None of those rules give you right to break up the terms themselves and re-arrange the pieces.

Answer 2

It appears that you have made a couple errors, but the one to explore first is the grouping of your terms seems to have accumulated more terms in the numerator compared to the denominator.

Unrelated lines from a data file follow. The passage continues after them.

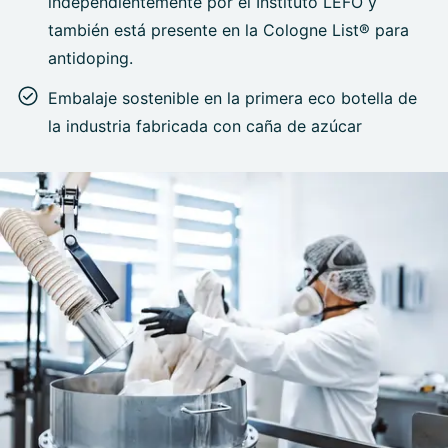
independientemente por el Instituto LEFO y
también está presente en la Cologne List® para
antidoping.
Embalaje sostenible en la primera eco botella de
la industria fabricada con caña de azúcar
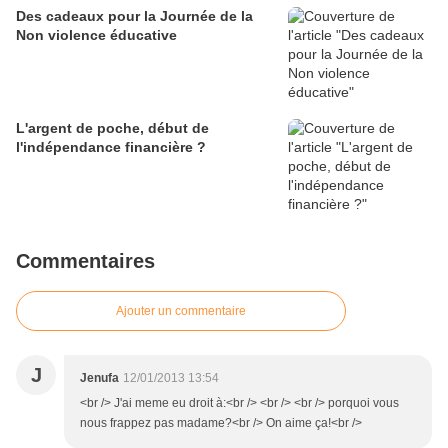
Des cadeaux pour la Journée de la
Non violence éducative
L'argent de poche, début de
l'indépendance financière ?
Commentaires
Ajouter un commentaire
J
Jenufa
12/01/2013 13:54
<br /> J'ai meme eu droit à:<br /> <br /> <br /> porquoi vous
nous frappez pas madame?<br /> On aime ça!<br />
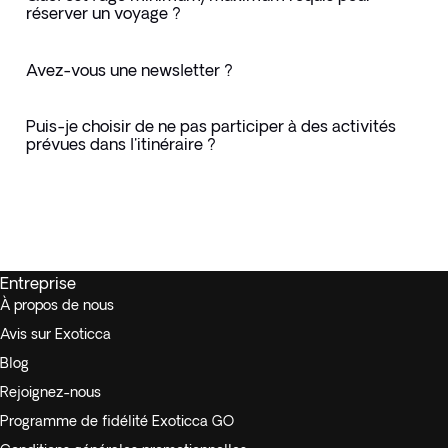
réserver un voyage ?
Avez-vous une newsletter ?
Puis-je choisir de ne pas participer à des activités
prévues dans l'itinéraire ?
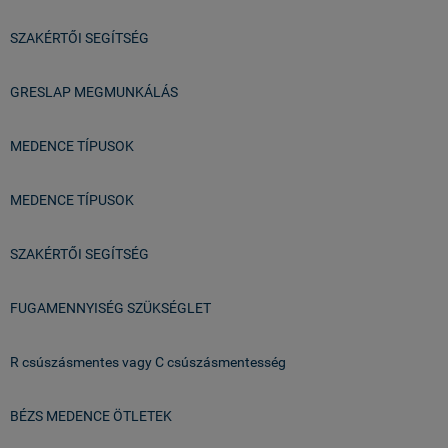
SZAKÉRTŐI SEGÍTSÉG
GRESLAP MEGMUNKÁLÁS
MEDENCE TÍPUSOK
MEDENCE TÍPUSOK
SZAKÉRTŐI SEGÍTSÉG
FUGAMENNYISÉG SZÜKSÉGLET
R csúszásmentes vagy C csúszásmentesség
BÉZS MEDENCE ÖTLETEK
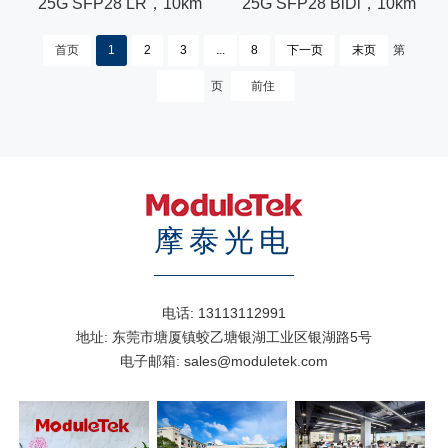
25G SFP28 LR，10km
25G SFP28 BiDi，10km
首页
1
2
3
...
8
下一页
末页
第
页
摩泰光电
电话:
13113112991
地址:
东莞市塘厦镇蛟乙塘银湖工业区银湖路5号
电子邮箱:
sales@moduletek.com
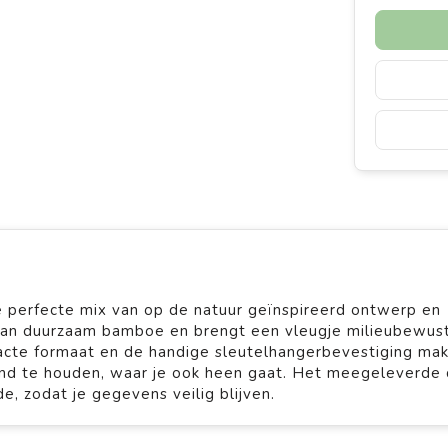
 perfecte mix van op de natuur geïnspireerd ontwerp en
 van duurzaam bamboe en brengt een vleugje milieubewust
acte formaat en de handige sleutelhangerbevestiging ma
hand te houden, waar je ook heen gaat. Het meegeleverde 
, zodat je gegevens veilig blijven.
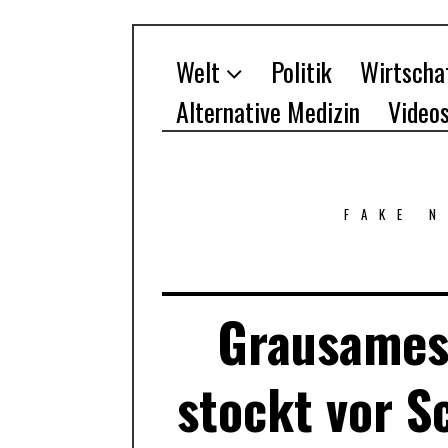
Welt
Politik
Wirtscha
Alternative Medizin
Video
FAKE 
Grausames
stockt vor S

The wallis product is defined as (according to Wikipedia) $$ \frac{\pi}{2} = \left(\frac{2\cdot 2}{1\cdot 3} \right)\cdot \left(\frac{4\cdot 4}{3\cdot 5} \right)\cdot \left(\frac{6\cdot 6}{5\cdot 7} \right)\cdots = 4 \cdot \left(\frac{4\cdot 4}{3\cdot 3}\right)\cdot \left(\frac{6\cdot 6}{5\cdot 5}\right)\cdot \left(\frac{1}{7}\right)\cdots $$ so you appear to be off by one when computing your product

Answer 3

Series are limit of partial sum and for the second one we have

$$ W_N=\left(\frac{2\cdot 2}{1\cdot 3} \right)\cdot \left(\frac{4\cdot 4}{3\cdot 5} \right)\cdot \left(\frac{6\cdot 6}{5\cdot 7} \right)\cdots\left(\frac{4N^2}{4N^2-1} \right)= \prod_{n=1}^{N}\frac{4n^2}{4n^2-1}$$

which can be reordered as follows

$$W_N=4\cdot \left(\frac{4\cdot 4}{3\cdot 3} \right)\cdot \left(\frac{6\cdot 6}{5\cdot 5} \right)\cdot \left(\frac{8\cdot 8}{7\cdot 7} \right)\cdots\left(\frac{(2N)^2}{(2N-1)^2} \right)\frac1{2N+1} =$$

$$= \frac4{2N+1}\cdot\prod_{n=1}^{N} \left(\frac{2n}{2n-1} \right)^2$$

while you have considered two different sequences with different limit.